Air India's massive deal with Airbus and Boeing is a significant step for the airline to reinvent itself, take on local and international competitors, and upgrade service and reliability. The deal is also a win for Airbus and Boeing, who will benefit from their local ventures with Tata Group.
Air India, the Indian flag carrier, is nearing completion of what could become the largest purchase of jetliners in commercial aviation history, as the airline seeks to reinvent itself to take on local low-cost rivals and powerful Gulf airlines like Emirates.
The airline has signed agreements with Airbus and Boeing for around 500 passenger jets, with Airbus set to win about 250 orders and commitments and Boeing to secure about 290 possible purchases.

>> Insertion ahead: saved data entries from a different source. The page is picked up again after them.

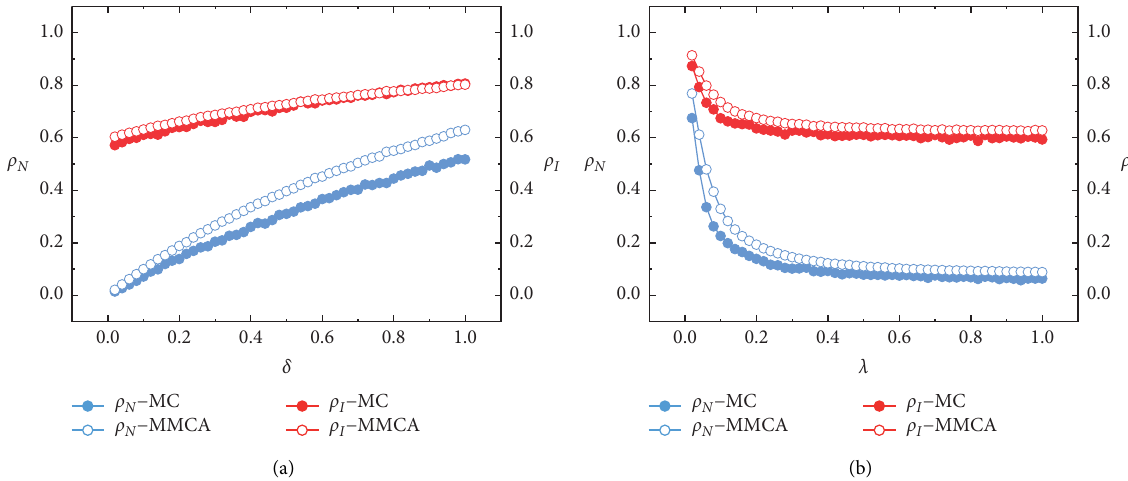
ρ −MC ρ −MC Ν Ι ρ −MMCA ρ Ν Ι Figure 4: The final fractions ρ I and ρ N of the infected nodes and the noresource nodes as a function of the resource loss rate δ (a) and the resource diffusion rate λ (b). The symbols are the same as in Figure 3. The results show that both ρ I and ρ N increase with δ but decrease with λ . And, a smaller λ ( ∼ 0 . 2 ) can dramatically reduce ρ I , indicating the diffusion of individual resources is of importance for suppressing the spread of disease. The other fixed parameters are β � 0 . 70, μ � 0 .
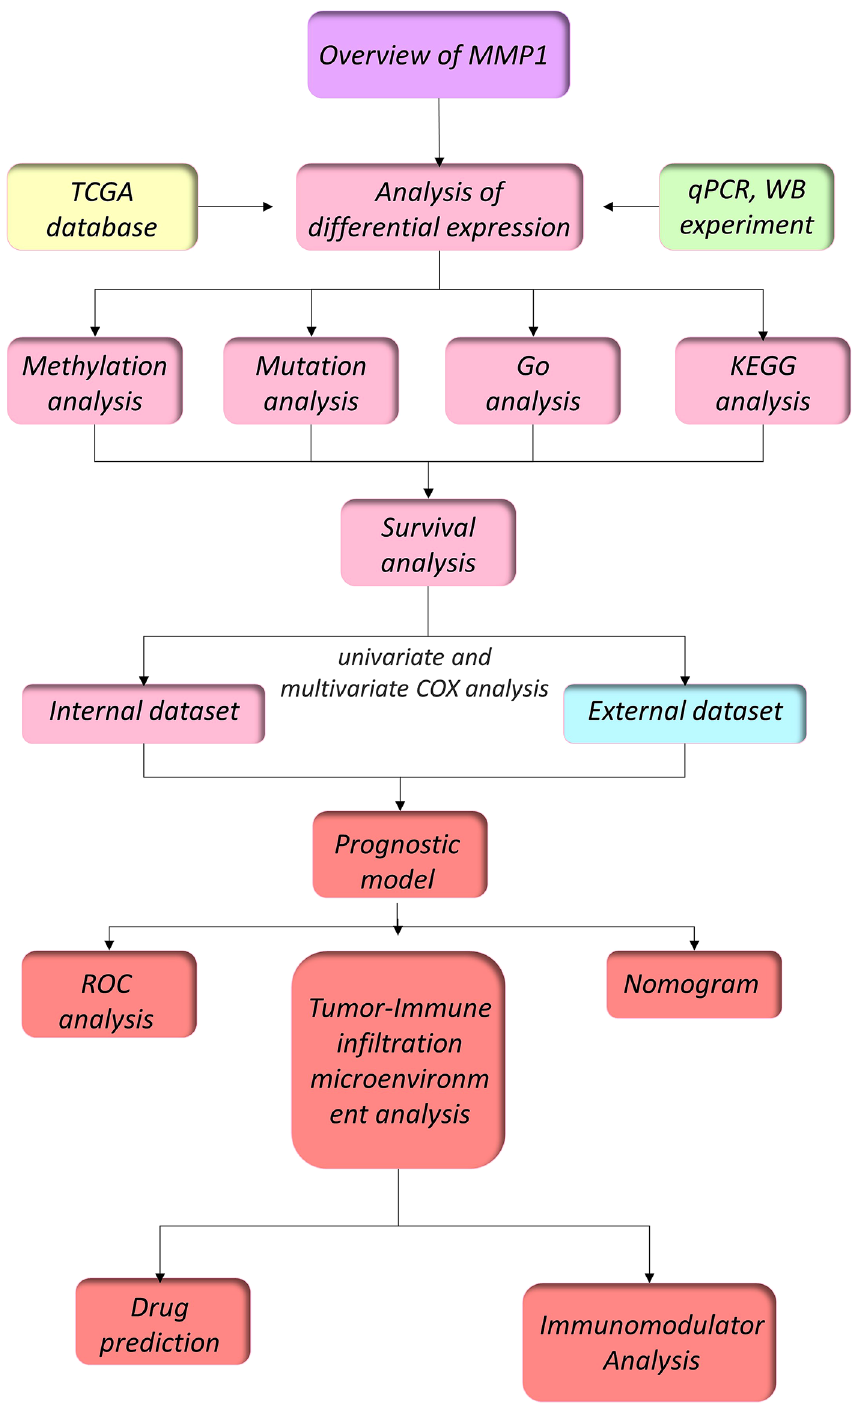
Figure 1. Study design flow chart. TCGA, the cancer genome atlas; qPCR, quantitative Polymerase Chain Reaction; WB, western blot; ROC, receiver operating characteristic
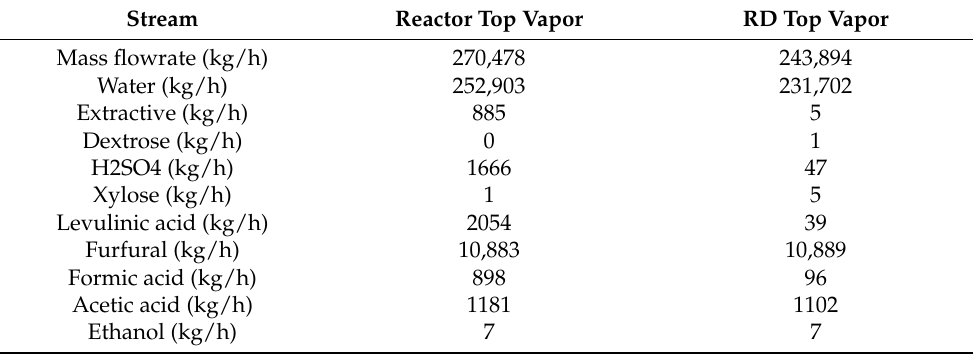
Table 3. Component flowrates of the top vapors of the reactor and reactive distillation. Stream Reactor Top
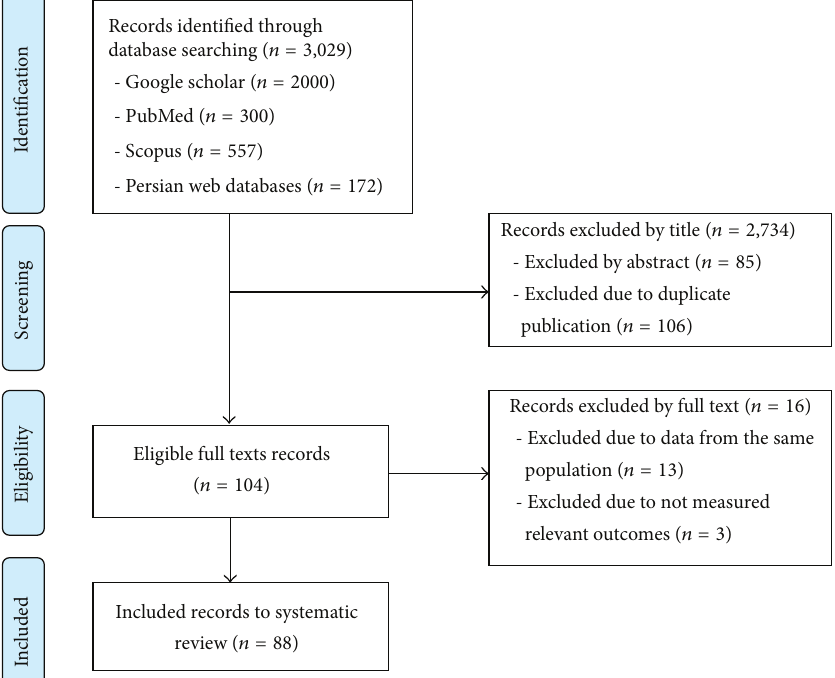
Figure 1: Flow diagram of study selection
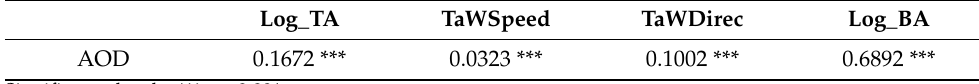
Table 5. Correlation among the instrumental variables and AOD.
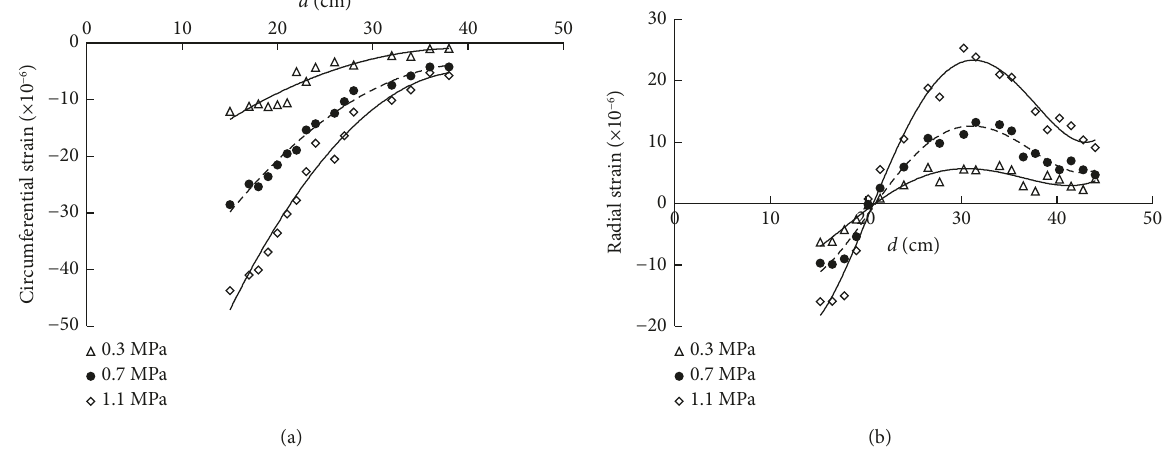
Figure 19: Strain test results of the AC pavement structure model under the different load levels. (a) Circumferential strain. (b) Radial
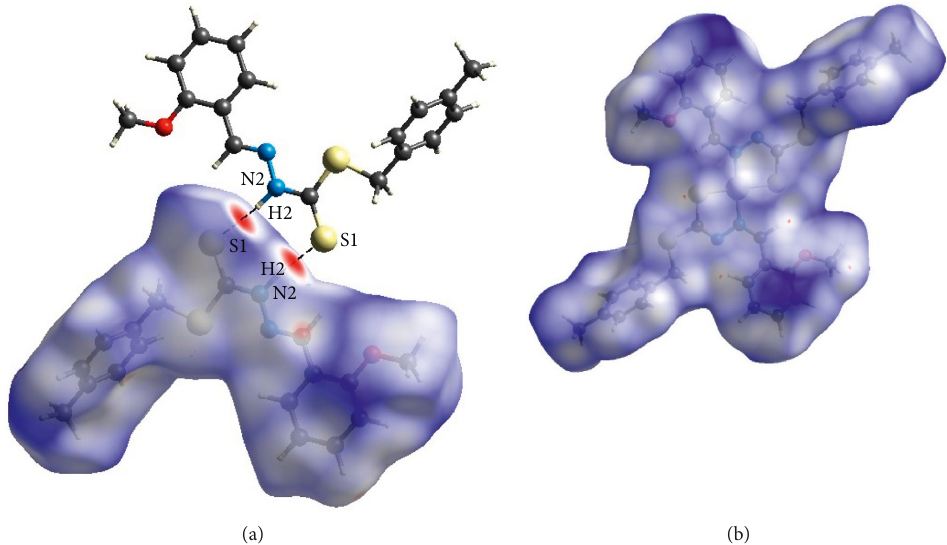
Figure 6: Hirshfeld surface mapped over d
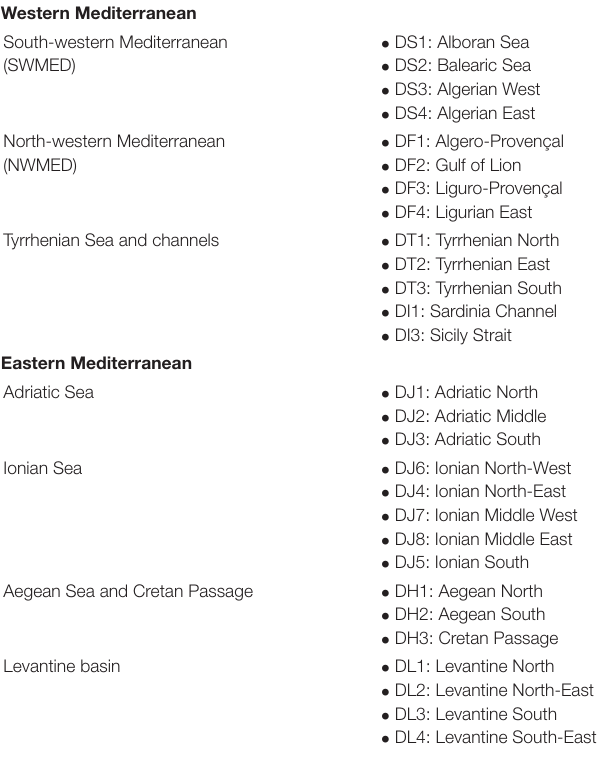
TABLE 1 | Sub-regions in the Mediterranean Sea [as defined by Manca et al. (2004)]. Western Mediterranean South-western Mediterranean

The deal is a combination of firm orders, memoranda of understanding and letters of intent, and the final tally could still change. The negotiations have been carried out over the past few months by Air India and its parent company, Tata Group, and the deal should allow the carrier to upgrade service, reliability and reduce fuel costs.
Tata bought Air India last year in the most high-profile privatisation under Prime Minister Narendra Modi.
As part of the purchase, the group is consolidating its aviation business, which includes four airline brands, and has said it would merge Air India with Vistara, which it jointly holds with Singapore Airlines (SIA).
That agreement will give SIA a 25.1% stake in the combined carrier. The plane deal is also a big win for Airbus and Boeing, both of which have local ventures with the Tata Group, India's largest conglomerate.
The global aviation industry has been upgrading and refreshing their fleets to capitalize on the rapid rebound in travel after the Covid
pandemic, and this is also the case for Air India as the supply of newly built jetliners became increasingly constrained.
With China abruptly ending many of its harsh coronavirus
measures and throwing open its international borders, airlines are ramping up their long-haul capacity, enticed by the prospect of the world's biggest outbound tourism market being open for business again and betting that demand more broadly will return to pre-pandemic levels in 2023.